A few years ago, before the world decided that Jessica Simpson was a whore, the world had decided that she was a wonderful person because she waited until marriage to have sex with her then-husband Nick Lachey.  This image endured despite the fact that her television show, produced by her own father, showed her to be shallow, selfish, virtually completely uneducated, and vain.  Around this time, I happened to pick up a magazine in the grocery store that had the results of a quiz, "Who is better?  Jessica Simpson or Lisa Simpson?"  Responses talked about how Jessica Simpson was such a great role model.  The answer perplexed me, because I personally think Lisa Simpson makes a great role model and Jessica Simpson was a poor role model, until I realized that this was about the sex thing.  It struck me how much the question of young people's sex lives seems to be the determining factor in whether or not they are considered to be good people, to the exclusion of things like charity, kindness, honesty, self-improvement and other things I consider to be a lot more important.

This is to say that we don't need to know what Tim Tebow does with his penis to form our own conclusions about whether or not he is a moral person.

3.  It's a private matter in a different way than religion is a private matter.  Clearly Tebow has no qualms about discussing his religion, but that's an entirely different matter from being open about one's sexuality.  Many people, myself included, consider religion to be a private matter.  Many people also consider sexuality to be a private matter.  Some people consider religion to be something to proclaim publicly.  Some people consider sexuality something to proclaim publicly.  The problem is that the people who consider religion to be a public matter and the people who consider sexuality to be a public matter are not necessarily the same people.  While Tebow was comfortable with the question, it would not necessarily have been that way.

4.  The purpose of the question was not to explore religion, but rather to bring attention to Clay Travis.  I mean, really.  If it was an honest question, why go on radio and brag about how you're going to ask the question?  If it was about his religion, the question would have been a little more oblique, i.e., "How have your religious beliefs affected the choices you've made in your private life?"  Also, if it was about religion, it would have been asked in a private moment, and not while Tebow was trapped behind a podium in front of a bunch of adult men, men who would be most likely to be made uncomfortable by the topic.

5.  While Mr.

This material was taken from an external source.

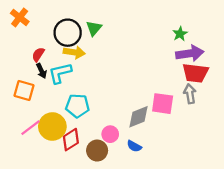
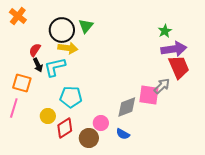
red trapezoid: (195, 73) -> (179, 67), turned -120
gray arrow: (190, 94) -> (162, 86), moved, turned 54
yellow circle: (52, 127) -> (48, 116), size x0.6
pink line: (31, 128) -> (14, 108), moved, turned -36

Travis believes it was OK to talk about it with Tebow because it was OK to talk about it with Britney Spears, but I believe it was not right to talk about it with Britney Spears.  First, Clay Travis states unilaterally that Britney Spears lied about her sexual activity, but as I recall the first time she ever discussed that particular topic occurred when she was about 16, and all the Kevin Federline crap happened when she was about 22 or 23, but I'm not about to research it to figure out if that's right.  The point is that Britney Spears' sex life at 16 may not have been anything like it was half-a-dozen years later.  It seems fundamentally strange to me to say that because everyone knew she wasn't a virgin at 24, she must have been lying about it when she was 16.  When the public focused on her sex life, it was sexist and wrong, not to mention more than a little bit creepy and weird.  Asking it of Tebow is sexist in a different way, because grown men are supposed to chase the ladies, which was of course the point of the question, but even if you disagree with it being sexist, it was at least creepy, weird, and wrong.

In the end, I suppose, Poseur was wrong.  Something interesting happened, but at least it was manufactured news and not real news.